BEGIN DATA SUPPLIED
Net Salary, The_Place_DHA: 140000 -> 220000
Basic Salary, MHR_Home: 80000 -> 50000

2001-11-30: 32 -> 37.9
END DATA SUPPLIED
BEGIN DATA SUPPLIED
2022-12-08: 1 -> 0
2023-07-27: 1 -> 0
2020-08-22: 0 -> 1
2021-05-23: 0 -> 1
END DATA SUPPLIED
BEGIN DATA SUPPLIED
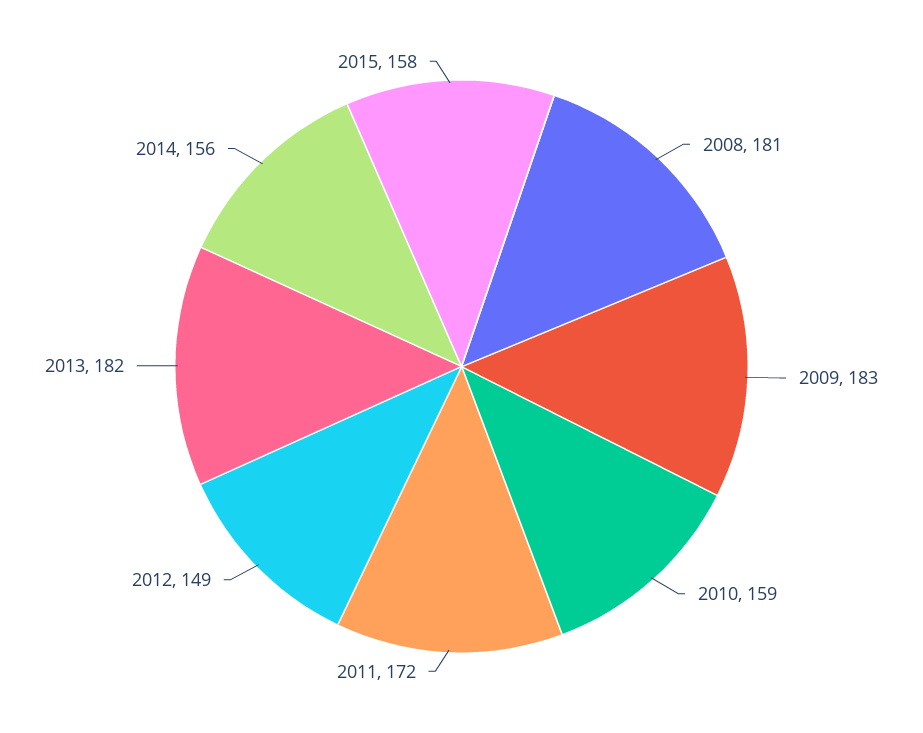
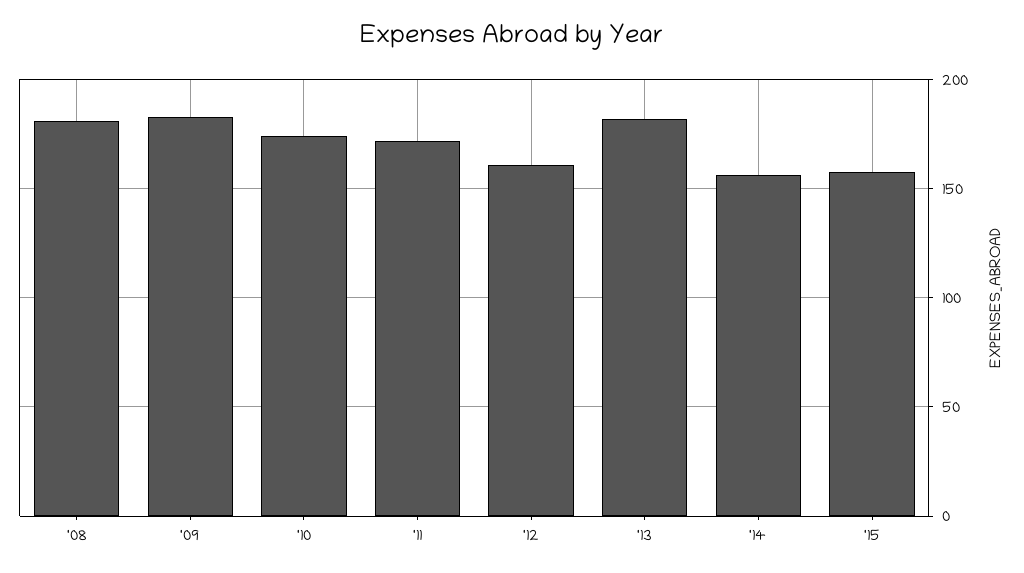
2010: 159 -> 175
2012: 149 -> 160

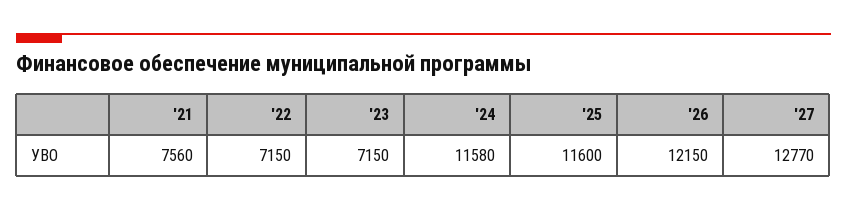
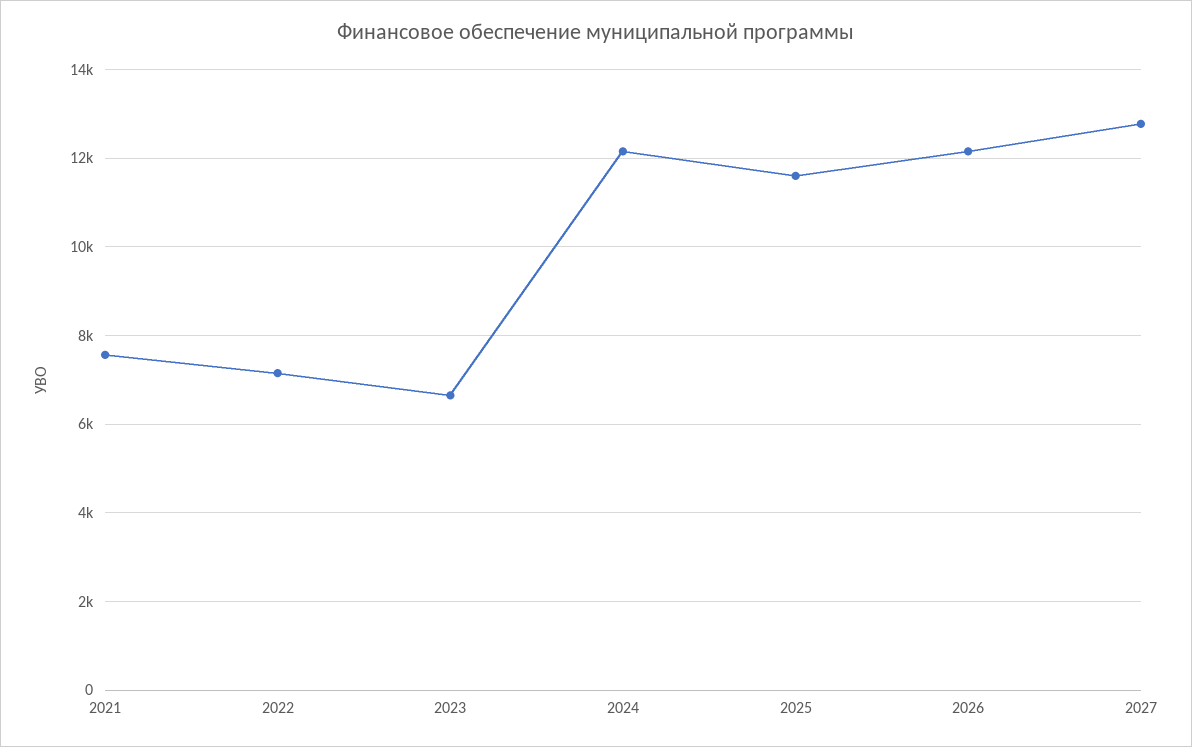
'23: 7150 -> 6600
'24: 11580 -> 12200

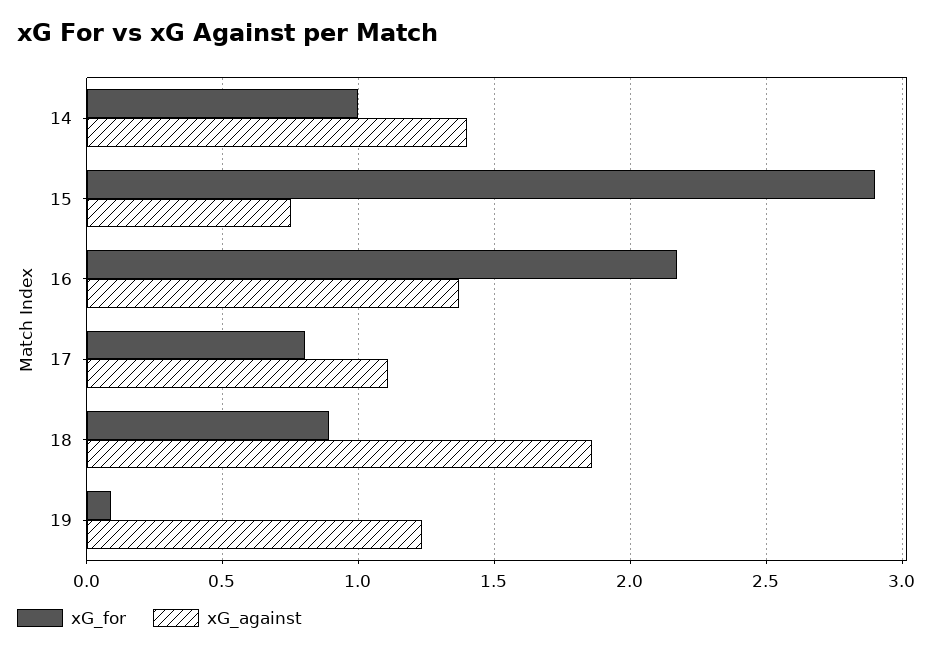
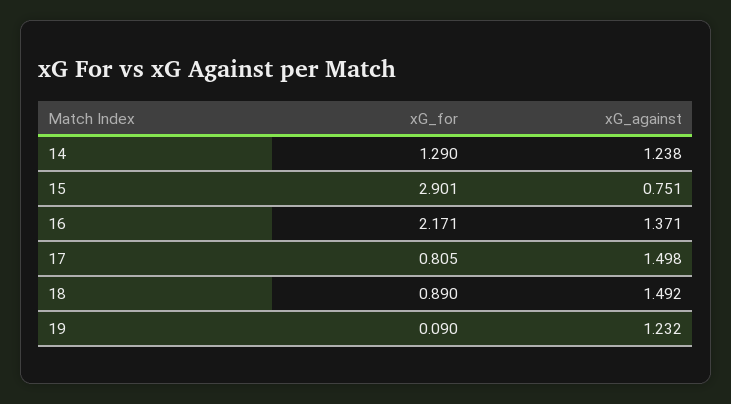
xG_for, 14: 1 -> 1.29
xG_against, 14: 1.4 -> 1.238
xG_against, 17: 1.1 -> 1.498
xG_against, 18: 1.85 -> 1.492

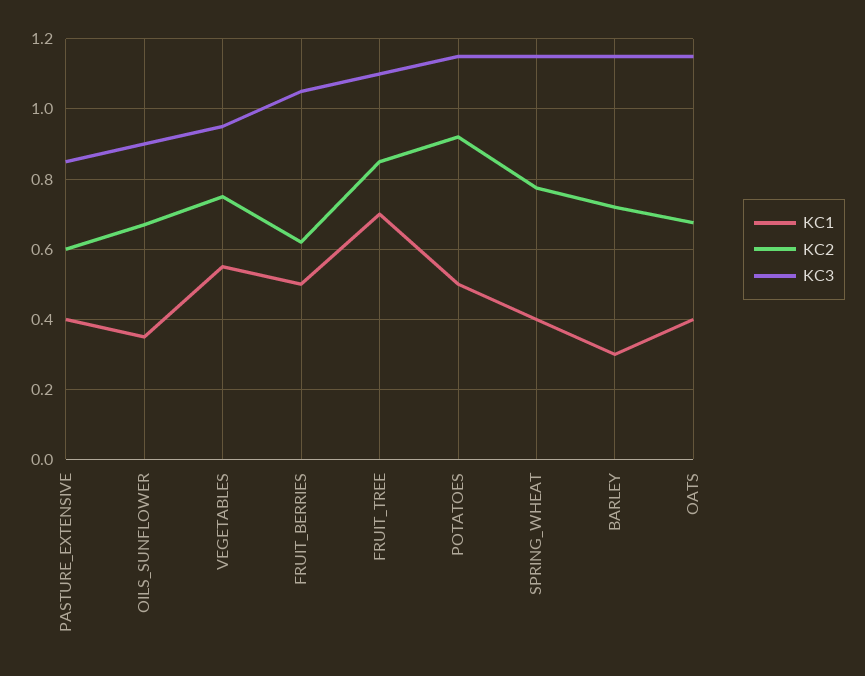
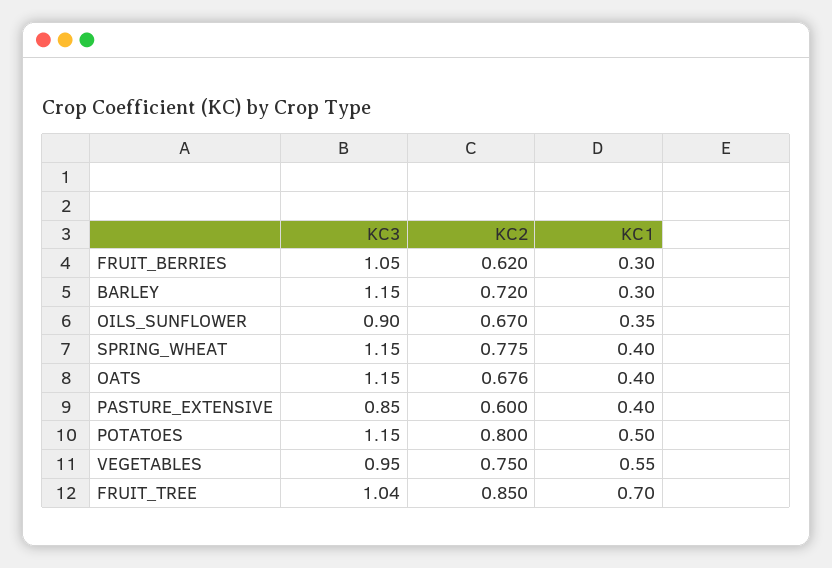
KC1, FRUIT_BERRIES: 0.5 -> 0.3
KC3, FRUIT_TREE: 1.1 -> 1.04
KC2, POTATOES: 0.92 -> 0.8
END DATA SUPPLIED
WHAT THE EXERCISE ASKS |
Everything above from the line containing "Net Salary, The_Place_DHA: 140000 -> 220000" down to the line containing "2001-11-30: 32 -> 37.9" should be copied exactly, both end lines included, and nothing else.

SOLUTION TO THE EXERCISE |
Net Salary, The_Place_DHA: 140000 -> 220000
Basic Salary, MHR_Home: 80000 -> 50000

2001-11-30: 32 -> 37.9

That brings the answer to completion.